Key Takeaways
- The U.S. debt-to-GDP ratio is the fourth largest among a group of nearly 40 developed economies, according to the Organization for Economic Co-operation and Development (OECD).
- Last year, the country’s debt-to-GDP ratio was the highest since World War II as spending designed to help Americans recover from the pandemic added to debt levels.
- The OECD said there is still room for the U.S. to narrow the gap between how much money it brings in and how much money it spends.
U.S. national debt relative to its economic output is now among the highest for developed countries even as the economy chugs along, a report by an international economic agency showed.
The Organization for Economic Co-operation and Development (OECD) warned U.S. debt increased to 122% the size of its gross domestic product (GDP) last year.
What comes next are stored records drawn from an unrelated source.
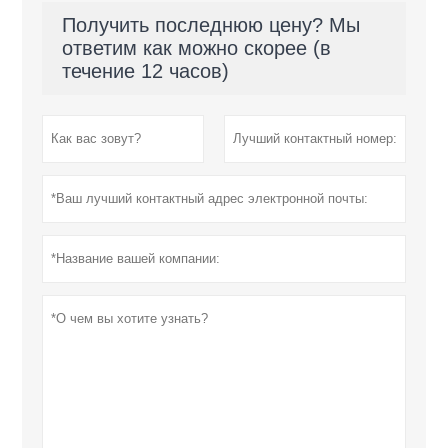
Получить последнюю цену? Мы
ответим как можно скорее (в
течение 12 часов)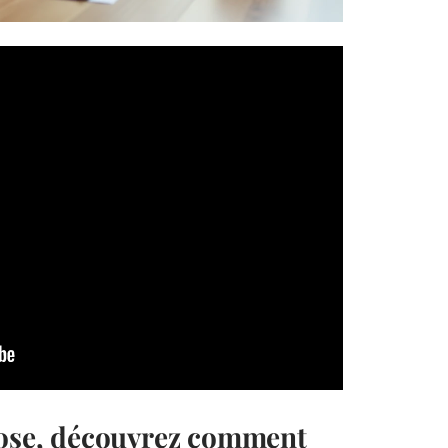
pose, découvrez comment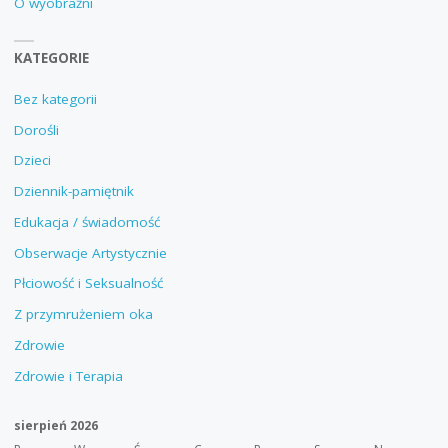
O wyobraźni
KATEGORIE
Bez kategorii
Dorośli
Dzieci
Dziennik-pamiętnik
Edukacja / świadomość
Obserwacje Artystycznie
Płciowość i Seksualność
Z przymrużeniem oka
Zdrowie
Zdrowie i Terapia
sierpień 2026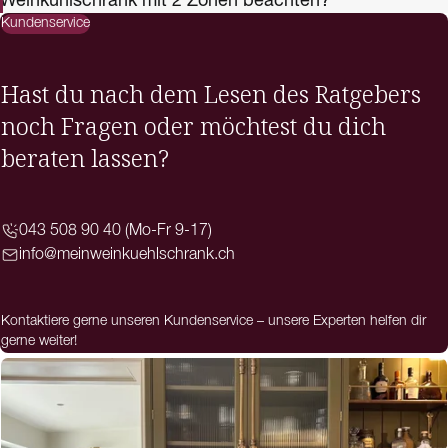
Kundenservice
Hast du nach dem Lesen des Ratgebers
noch Fragen oder möchtest du dich
beraten lassen?
043 508 90 40 (Mo-Fr 9-17)
info@meinweinkuehlschrank.ch
Kontaktiere gerne unseren Kundenservice – unsere Experten helfen dir
gerne weiter!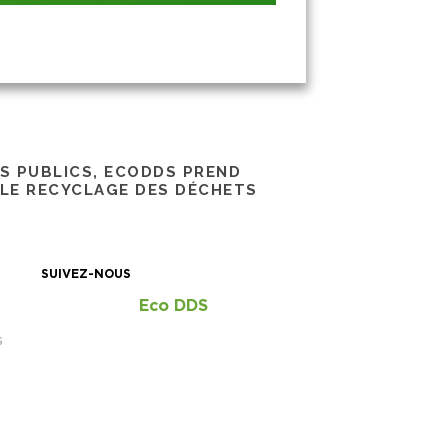
RS PUBLICS, ECODDS PREND
 LE RECYCLAGE DES DÉCHETS
SUIVEZ-NOUS
Eco DDS
S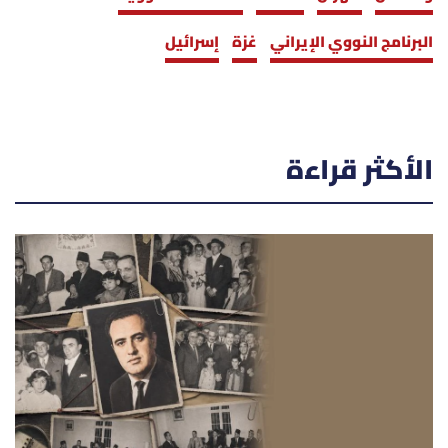
البرنامج النووي الإيراني
غزة
إسرائيل
الأكثر قراءة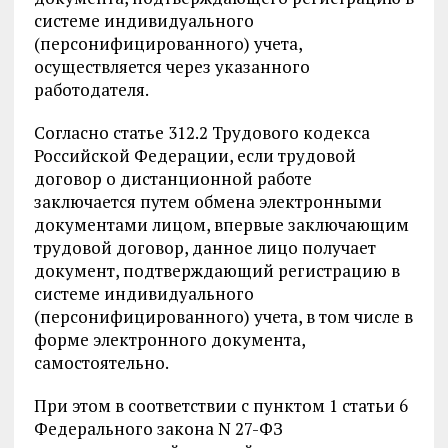
системе индивидуального
(персонифицированного) учета,
осуществляется через указанного
работодателя.
Согласно статье 312.2 Трудового кодекса
Российской Федерации, если трудовой
договор о дистанционной работе
заключается путем обмена электронными
документами лицом, впервые заключающим
трудовой договор, данное лицо получает
документ, подтверждающий регистрацию в
системе индивидуального
(персонифицированного) учета, в том числе в
форме электронного документа,
самостоятельно.
При этом в соответствии с пунктом 1 статьи 6
Федерального закона N 27-ФЗ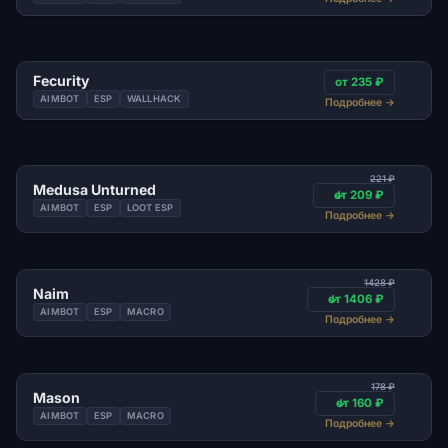
Fecurity
от 235 ₽
AIMBOT
ESP
WALLHACK
Подробнее
→
221 ₽
Medusa Unturned
от 209 ₽
AIMBOT
ESP
LOOT ESP
Подробнее
→
1428 ₽
Naim
от 1406 ₽
AIMBOT
ESP
MACRO
Подробнее
→
178 ₽
Mason
от 160 ₽
AIMBOT
ESP
MACRO
Подробнее
→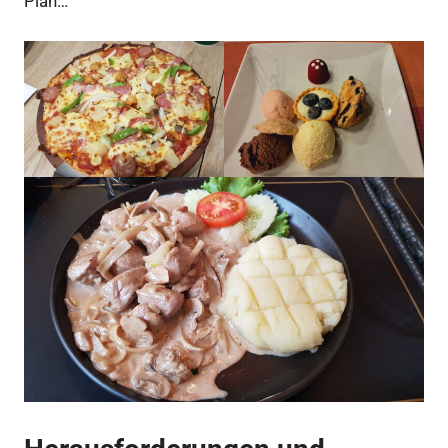
Plan…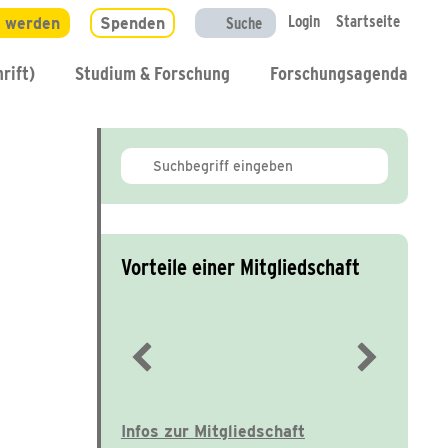
Login
Startseite
d werden
Spenden
Suche
rift)
Studium & Forschung
Forschungsagenda
Vorteile einer Mitgliedschaft
Immer gut informiert
Infos zur Mitgliedschaft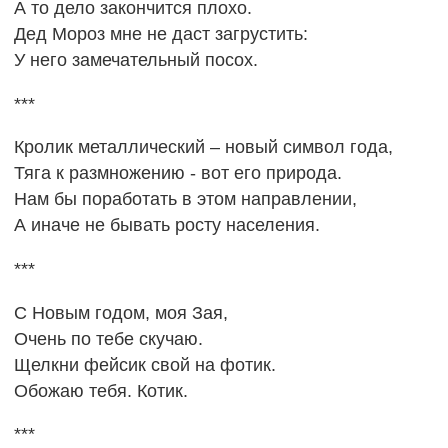
А то дело закончится плохо.
Дед Мороз мне не даст загрустить:
У него замечательный посох.
***
Кролик металлический – новый символ года,
Тяга к размножению - вот его природа.
Нам бы поработать в этом направлении,
А иначе не бывать росту населения.
***
С Новым годом, моя Зая,
Очень по тебе скучаю.
Щелкни фейсик свой на фотик.
Обожаю тебя. Котик.
***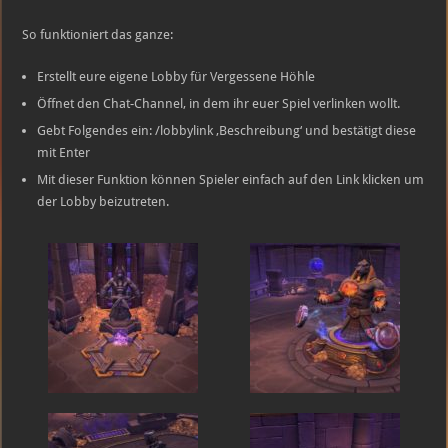
So funktioniert das ganze:
Erstellt eure eigene Lobby für Vergessene Höhle
Öffnet den Chat-Channel, in dem ihr euer Spiel verlinken wollt.
Gebt Folgendes ein: /lobbylink ‚Beschreibung‘ und bestätigt diese
mit Enter
Mit dieser Funktion können Spieler einfach auf den Link klicken um
der Lobby beizutreten.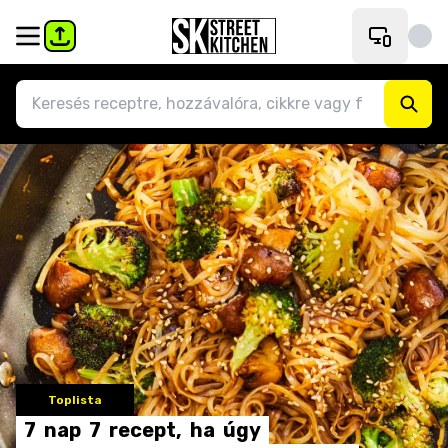
Toplista
7
nap
7
recept,
ha
úgy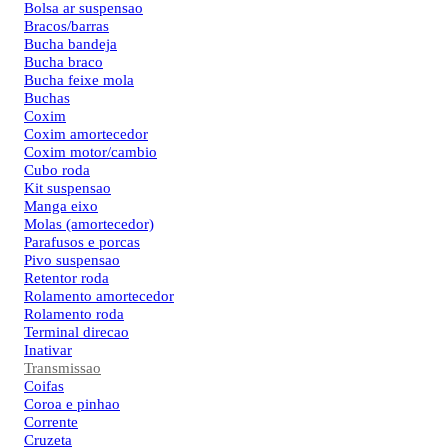
Bolsa ar suspensao
Bracos/barras
Bucha bandeja
Bucha braco
Bucha feixe mola
Buchas
Coxim
Coxim amortecedor
Coxim motor/cambio
Cubo roda
Kit suspensao
Manga eixo
Molas (amortecedor)
Parafusos e porcas
Pivo suspensao
Retentor roda
Rolamento amortecedor
Rolamento roda
Terminal direcao
Inativar
Transmissao
Coifas
Coroa e pinhao
Corrente
Cruzeta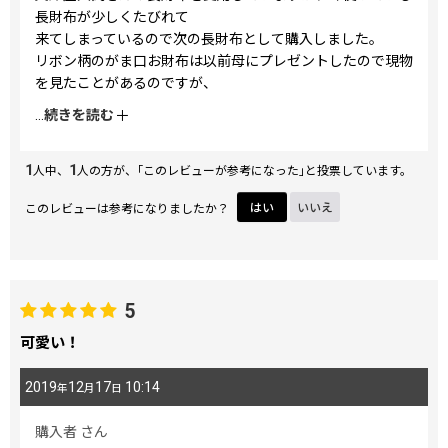
長財布が少しくたびれて
来てしまっているので次の長財布として購入しました。
リボン柄のがま口お財布は以前母にプレゼントしたので現物
を見たことがあるのですが、
「きれいで可愛い！」が第一印象でした。
...
続きを読む
長財布はリボン柄がフルサイズで楽しめるのでとても華やか
で見ているだけで気持ちが
1
1
Happyになります。今回で最後なのは残念ですが大切に使い
人中、
人の方が、｢このレビューが参考になった｣と投票しています。
たいと思います。
このレビューは参考になりましたか？
はい
いいえ
5
可愛い！
2019
12
17
10:14
年
月
日
購入者
さん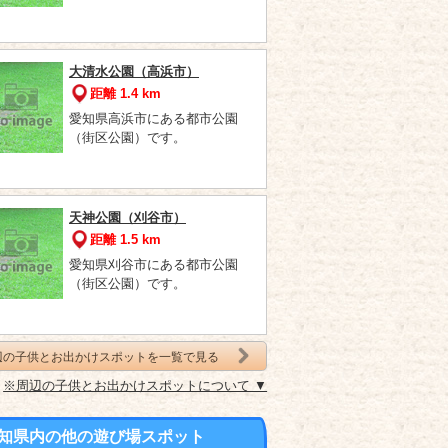
大清水公園（高浜市）
距離 1.4 km
愛知県高浜市にある都市公園
（街区公園）です。
天神公園（刈谷市）
距離 1.5 km
愛知県刈谷市にある都市公園
（街区公園）です。
辺の子供とお出かけスポットを一覧で見る
※周辺の子供とお出かけスポットについて ▼
知県内の他の遊び場スポット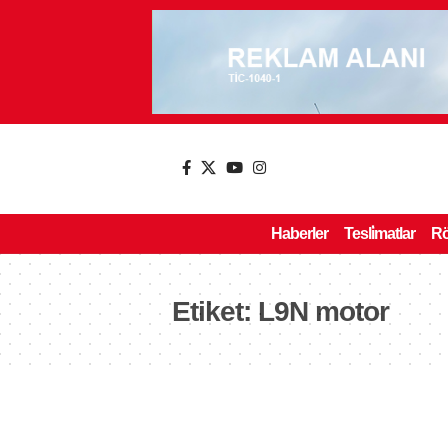
Haberler
Tesli̇matlar
Rö
Etiket:
L9N motor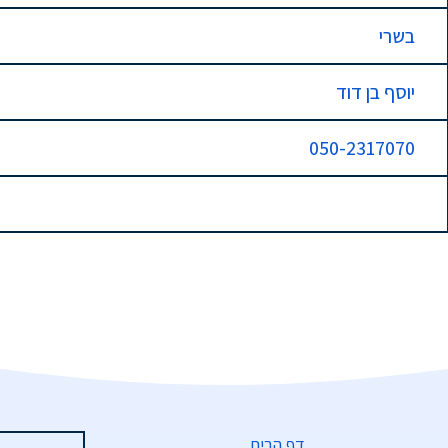
בשרי
יוסף בן דוד
050-2317070
דף הבית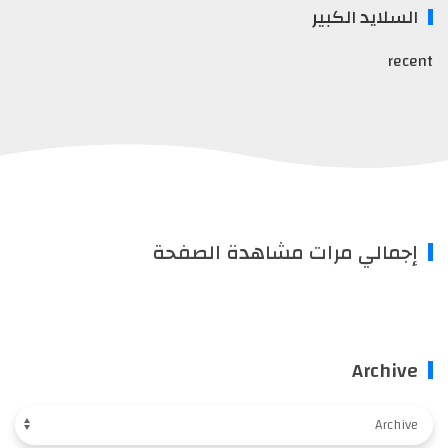
السلايد الكبير
recent
إجمالي مرات مشاهدة الصفحة
Archive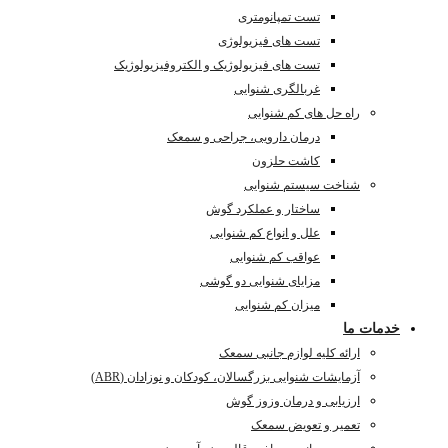
تست تمپانومتری
تست های فیزیولوژی
تست های فیزیولوژیک و الکتروفیزیولوژیک
غربالگری شنوایی
راه حل های کم شنوایی
درمان دارویی، جراحی و سمعک
کاشت حلزون
شناخت سیستم شنوایی
ساختار و عملکرد گوش
علل و انواع کم شنوایی
عواقب کم شنوایی
مزایای شنوایی دو گوشی
میزان کم شنوایی
خدمات ما
ارائه کلیه لوازم جانبی سمعک
آزمایشات شنوایی بزرگسالان، کودکان و نوزادان (ABR)
ارزیابی و درمان وزوز گوش
تعمیر و تعویض سمعک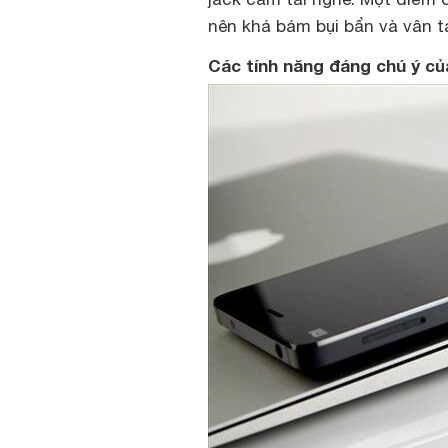
nên khá bám bụi bẩn và vân t
Các tính năng đáng chú ý củ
The debt-to-GDP ratio is an often-used metric to gauge a country’s ability to repay what it owes.
The U.S. national debt has grown in the wake of the COVID-19 pandemic as policymakers voted to spend money to help stimulate the economy during that time. The U.S. debt-to-GDP ratio is at its highest since World War II and is the fourth largest—behind only Japan, Greece and Italy—among the 38 OECD member states.
Unlike its peers, U.S. debt ratio has not returned to its pre-pandemic levels, the OECD found.
There Is Opportunity to Lessen US Debt
At the same time, the group’s 2024 Economic Survey of the United States showed consumer spending, a strong labor market and eventual interest rate cuts should all help to keep the U.S. economy moving forward, albeit at a slower pace. The OECD projected U.S. gross domestic product (GDP) to increase slightly in 2024 to 2.6%, before slowing to 1.8% in 2025.
“This strong recovery creates a good opportunity to start narrowing the budget deficit and put debt on a more prudent path,” said OECD Secretary-General Mathias Cormann, who urged the U.S. to enact a series of spending cuts and tax hikes in 2025 to begin pruning the budget deficit.
The report noted the U.S. should consider making changes in its budgeting process, including eliminating the “debt ceiling” that has led to political standoffs.
“Replacing the debt ceiling with a simple medium-term debt ratio target would be simpler than existing legislative budget rules and would provide more clarity for public budgeting,” the report said.